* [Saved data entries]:
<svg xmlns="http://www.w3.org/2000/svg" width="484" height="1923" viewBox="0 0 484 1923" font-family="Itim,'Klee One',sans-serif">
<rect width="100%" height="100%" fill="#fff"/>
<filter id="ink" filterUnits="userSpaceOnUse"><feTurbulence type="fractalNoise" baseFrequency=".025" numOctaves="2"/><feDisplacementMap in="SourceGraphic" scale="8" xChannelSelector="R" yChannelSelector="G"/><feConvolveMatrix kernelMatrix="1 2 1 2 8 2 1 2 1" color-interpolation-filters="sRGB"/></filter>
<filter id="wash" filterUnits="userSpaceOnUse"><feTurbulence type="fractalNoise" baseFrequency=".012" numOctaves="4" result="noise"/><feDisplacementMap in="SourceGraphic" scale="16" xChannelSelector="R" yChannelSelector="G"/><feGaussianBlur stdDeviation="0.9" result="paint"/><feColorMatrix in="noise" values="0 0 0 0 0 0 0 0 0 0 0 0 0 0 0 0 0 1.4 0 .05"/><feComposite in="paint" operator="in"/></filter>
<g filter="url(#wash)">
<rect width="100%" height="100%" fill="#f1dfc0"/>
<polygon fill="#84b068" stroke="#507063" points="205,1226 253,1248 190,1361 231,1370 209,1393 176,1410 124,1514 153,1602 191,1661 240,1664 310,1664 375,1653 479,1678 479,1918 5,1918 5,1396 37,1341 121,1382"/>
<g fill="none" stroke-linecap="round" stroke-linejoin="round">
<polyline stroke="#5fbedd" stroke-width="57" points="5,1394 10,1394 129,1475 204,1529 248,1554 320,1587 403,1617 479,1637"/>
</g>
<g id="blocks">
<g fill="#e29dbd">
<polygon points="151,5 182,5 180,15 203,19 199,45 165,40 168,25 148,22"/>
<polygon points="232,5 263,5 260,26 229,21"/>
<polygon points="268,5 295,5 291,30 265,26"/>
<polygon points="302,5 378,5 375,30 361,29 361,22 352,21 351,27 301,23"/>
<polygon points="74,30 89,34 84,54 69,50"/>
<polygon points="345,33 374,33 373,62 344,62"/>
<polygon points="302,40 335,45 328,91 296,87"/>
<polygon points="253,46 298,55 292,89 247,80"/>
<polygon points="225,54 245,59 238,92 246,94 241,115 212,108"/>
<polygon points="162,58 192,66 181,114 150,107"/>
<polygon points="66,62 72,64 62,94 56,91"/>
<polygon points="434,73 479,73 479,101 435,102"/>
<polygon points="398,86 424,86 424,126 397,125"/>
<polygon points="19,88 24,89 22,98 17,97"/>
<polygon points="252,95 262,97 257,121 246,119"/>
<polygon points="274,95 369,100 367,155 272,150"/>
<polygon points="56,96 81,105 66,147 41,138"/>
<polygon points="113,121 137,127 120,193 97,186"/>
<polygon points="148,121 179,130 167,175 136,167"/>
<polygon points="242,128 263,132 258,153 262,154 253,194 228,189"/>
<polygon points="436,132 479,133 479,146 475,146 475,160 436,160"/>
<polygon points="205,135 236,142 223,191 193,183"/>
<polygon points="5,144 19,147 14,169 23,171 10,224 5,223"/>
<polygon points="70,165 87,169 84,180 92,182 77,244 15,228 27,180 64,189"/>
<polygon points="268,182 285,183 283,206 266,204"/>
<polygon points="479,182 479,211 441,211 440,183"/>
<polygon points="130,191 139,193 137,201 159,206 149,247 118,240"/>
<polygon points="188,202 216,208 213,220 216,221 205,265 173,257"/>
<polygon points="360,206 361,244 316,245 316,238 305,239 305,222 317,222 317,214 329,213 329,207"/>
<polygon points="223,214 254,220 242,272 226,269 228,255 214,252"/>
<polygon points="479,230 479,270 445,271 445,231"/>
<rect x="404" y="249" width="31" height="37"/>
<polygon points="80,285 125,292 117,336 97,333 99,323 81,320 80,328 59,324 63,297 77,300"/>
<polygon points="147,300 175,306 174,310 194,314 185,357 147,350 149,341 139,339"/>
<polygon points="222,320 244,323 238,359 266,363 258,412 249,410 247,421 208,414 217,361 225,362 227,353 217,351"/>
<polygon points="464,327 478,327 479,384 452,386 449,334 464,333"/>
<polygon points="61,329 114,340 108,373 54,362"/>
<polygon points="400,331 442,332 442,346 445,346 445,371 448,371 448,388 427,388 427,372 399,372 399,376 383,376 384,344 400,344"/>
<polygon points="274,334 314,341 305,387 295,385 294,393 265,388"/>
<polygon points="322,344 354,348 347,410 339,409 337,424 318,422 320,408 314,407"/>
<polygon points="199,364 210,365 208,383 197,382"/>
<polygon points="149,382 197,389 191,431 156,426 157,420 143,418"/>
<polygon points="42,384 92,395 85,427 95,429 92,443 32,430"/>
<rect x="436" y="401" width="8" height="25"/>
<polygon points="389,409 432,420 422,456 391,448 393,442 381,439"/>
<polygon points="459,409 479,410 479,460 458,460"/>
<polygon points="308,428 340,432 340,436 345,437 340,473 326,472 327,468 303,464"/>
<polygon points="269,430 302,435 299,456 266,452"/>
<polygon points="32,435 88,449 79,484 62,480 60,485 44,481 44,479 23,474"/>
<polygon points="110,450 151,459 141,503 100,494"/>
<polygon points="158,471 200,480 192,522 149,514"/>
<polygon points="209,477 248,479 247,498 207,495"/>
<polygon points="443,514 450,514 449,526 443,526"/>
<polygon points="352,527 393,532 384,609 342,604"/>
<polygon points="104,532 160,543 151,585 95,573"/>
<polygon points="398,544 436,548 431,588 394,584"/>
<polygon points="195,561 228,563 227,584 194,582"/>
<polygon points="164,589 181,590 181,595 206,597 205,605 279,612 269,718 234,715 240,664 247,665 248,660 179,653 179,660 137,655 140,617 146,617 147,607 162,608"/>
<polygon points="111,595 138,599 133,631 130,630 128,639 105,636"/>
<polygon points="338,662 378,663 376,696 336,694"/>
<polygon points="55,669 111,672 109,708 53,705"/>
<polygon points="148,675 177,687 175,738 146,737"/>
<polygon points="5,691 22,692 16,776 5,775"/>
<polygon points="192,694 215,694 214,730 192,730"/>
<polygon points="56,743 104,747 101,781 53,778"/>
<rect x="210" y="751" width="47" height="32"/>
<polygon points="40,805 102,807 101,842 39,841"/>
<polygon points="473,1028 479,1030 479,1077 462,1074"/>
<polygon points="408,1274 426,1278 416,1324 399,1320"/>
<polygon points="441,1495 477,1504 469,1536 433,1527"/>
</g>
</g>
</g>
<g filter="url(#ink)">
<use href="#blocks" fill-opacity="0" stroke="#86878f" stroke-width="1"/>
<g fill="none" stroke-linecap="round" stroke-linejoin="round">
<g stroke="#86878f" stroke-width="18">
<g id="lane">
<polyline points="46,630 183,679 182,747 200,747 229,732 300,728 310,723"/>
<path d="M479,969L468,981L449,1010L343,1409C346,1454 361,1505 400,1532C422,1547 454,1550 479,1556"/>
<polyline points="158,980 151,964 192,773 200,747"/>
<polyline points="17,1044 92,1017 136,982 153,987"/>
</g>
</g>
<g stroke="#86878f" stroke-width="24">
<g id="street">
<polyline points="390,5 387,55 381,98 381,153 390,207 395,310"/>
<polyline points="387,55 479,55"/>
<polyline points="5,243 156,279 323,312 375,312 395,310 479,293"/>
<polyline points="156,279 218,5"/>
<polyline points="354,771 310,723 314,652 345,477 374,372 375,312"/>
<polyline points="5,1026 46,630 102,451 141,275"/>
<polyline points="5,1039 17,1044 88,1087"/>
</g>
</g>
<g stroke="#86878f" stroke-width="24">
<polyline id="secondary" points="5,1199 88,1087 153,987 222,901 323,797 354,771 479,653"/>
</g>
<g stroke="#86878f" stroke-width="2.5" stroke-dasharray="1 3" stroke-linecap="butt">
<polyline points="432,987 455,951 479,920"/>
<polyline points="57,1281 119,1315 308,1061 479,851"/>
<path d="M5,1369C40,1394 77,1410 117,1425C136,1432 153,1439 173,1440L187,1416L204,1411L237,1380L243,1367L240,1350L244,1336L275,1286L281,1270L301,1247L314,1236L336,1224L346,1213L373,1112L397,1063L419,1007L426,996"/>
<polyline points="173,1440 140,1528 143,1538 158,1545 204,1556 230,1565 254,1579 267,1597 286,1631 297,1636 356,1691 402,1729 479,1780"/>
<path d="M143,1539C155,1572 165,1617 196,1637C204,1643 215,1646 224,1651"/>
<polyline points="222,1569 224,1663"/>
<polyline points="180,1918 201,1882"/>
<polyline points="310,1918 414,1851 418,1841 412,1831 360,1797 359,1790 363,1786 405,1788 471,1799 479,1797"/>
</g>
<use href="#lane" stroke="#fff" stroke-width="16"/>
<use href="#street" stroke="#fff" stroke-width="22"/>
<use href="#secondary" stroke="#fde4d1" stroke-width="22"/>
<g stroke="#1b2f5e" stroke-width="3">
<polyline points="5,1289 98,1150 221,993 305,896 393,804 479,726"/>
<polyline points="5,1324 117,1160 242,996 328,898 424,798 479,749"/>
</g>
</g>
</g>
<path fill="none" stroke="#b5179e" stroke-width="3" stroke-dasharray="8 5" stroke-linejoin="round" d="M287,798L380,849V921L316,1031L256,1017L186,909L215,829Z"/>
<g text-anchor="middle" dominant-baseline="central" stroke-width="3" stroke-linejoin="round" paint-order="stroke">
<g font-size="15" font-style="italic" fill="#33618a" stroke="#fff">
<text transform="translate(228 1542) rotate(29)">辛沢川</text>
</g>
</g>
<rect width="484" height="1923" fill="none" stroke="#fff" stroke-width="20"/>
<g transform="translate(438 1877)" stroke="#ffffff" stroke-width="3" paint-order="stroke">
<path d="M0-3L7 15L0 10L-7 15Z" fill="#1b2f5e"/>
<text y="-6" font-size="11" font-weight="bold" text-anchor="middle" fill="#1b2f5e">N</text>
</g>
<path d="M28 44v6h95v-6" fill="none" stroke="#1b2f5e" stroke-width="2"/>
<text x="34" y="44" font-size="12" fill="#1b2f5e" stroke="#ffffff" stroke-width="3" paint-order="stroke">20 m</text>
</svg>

* [Your assignment]: The word to find is "SourceGraphic". Copy every line of the records that holds it.

* [Reply to the exercise]:
<filter id="ink" filterUnits="userSpaceOnUse"><feTurbulence type="fractalNoise" baseFrequency=".025" numOctaves="2"/><feDisplacementMap in="SourceGraphic" scale="8" xChannelSelector="R" yChannelSelector="G"/><feConvolveMatrix kernelMatrix="1 2 1 2 8 2 1 2 1" color-interpolation-filters="sRGB"/></filter>
<filter id="wash" filterUnits="userSpaceOnUse"><feTurbulence type="fractalNoise" baseFrequency=".012" numOctaves="4" result="noise"/><feDisplacementMap in="SourceGraphic" scale="16" xChannelSelector="R" yChannelSelector="G"/><feGaussianBlur stdDeviation="0.9" result="paint"/><feColorMatrix in="noise" values="0 0 0 0 0 0 0 0 0 0 0 0 0 0 0 0 0 1.4 0 .05"/><feComposite in="paint" operator="in"/></filter>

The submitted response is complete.